Una mujer, en quien enseguida reconocí a Mercedes en versión también china, escuchaba reclinada en la fuente, el grato acorde de un samisén junto a la enorme pajarera, a escasos pasos de nosotros.

Entretanto, su Excelencia me explicaba que tenía un hijo, un tarambana, que quería encomendarme. A cambio, yo obtendría por supuesto un cargo de gran provecho en la capital del Imperio. Por sus palabras deduje que nos hallábamos a punto de ser invadidos de nuevo por los Hombres del Norte.

Mi secretario, Anselm-iung, asentía, inclinado detrás de mí:

-claro, claro, claro.

Y Mercedes, china ahora, seguía moviéndose como en una acuarela entre el desgañitarse de los pájaros.

Esta noche daremos una fiesta para celebrar mi ascenso. Lo que aún no me explico es cómo he podido aprender el chino, tan bien y tan rápidamente.

Al fin, su Excelencia se ha excusado muy agradecido, reiterando sus promesas, y se ha retirado con su secretario, que me ha prometido venir a la fiesta sin falta.

Yo, por mi parte, le he prometido a Ansel-Miung llevarlo conmigo a la capital.
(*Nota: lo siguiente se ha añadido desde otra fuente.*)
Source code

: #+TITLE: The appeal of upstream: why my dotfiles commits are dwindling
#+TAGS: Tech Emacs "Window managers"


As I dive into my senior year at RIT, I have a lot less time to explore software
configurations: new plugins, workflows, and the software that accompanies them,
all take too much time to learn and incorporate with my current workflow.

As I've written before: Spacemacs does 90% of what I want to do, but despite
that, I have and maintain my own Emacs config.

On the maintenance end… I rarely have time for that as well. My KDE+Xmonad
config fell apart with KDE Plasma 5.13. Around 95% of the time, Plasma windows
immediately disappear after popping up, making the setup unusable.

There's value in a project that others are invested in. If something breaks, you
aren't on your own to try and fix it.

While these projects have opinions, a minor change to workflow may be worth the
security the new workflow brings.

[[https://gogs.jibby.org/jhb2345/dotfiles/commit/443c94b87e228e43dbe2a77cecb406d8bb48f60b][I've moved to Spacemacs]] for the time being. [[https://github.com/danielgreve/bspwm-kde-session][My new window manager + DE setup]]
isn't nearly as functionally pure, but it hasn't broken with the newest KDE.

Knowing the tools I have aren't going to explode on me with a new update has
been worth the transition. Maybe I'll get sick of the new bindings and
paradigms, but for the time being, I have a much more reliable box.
Así sus hijos podrán hacer una carrera como funcionarios.

Sé que esta noche, cuando lleguen los brindis, el joven enigmático levantará su copa llena de vino de arroz. Y que yo beberé demasiado. Y que mi mujer (cuyo nombre aún no sé), me arropará en la enorme cama, cuando al fin se hayan ido todos los invitados. Y yo caeré en un profundo sueño de borracho.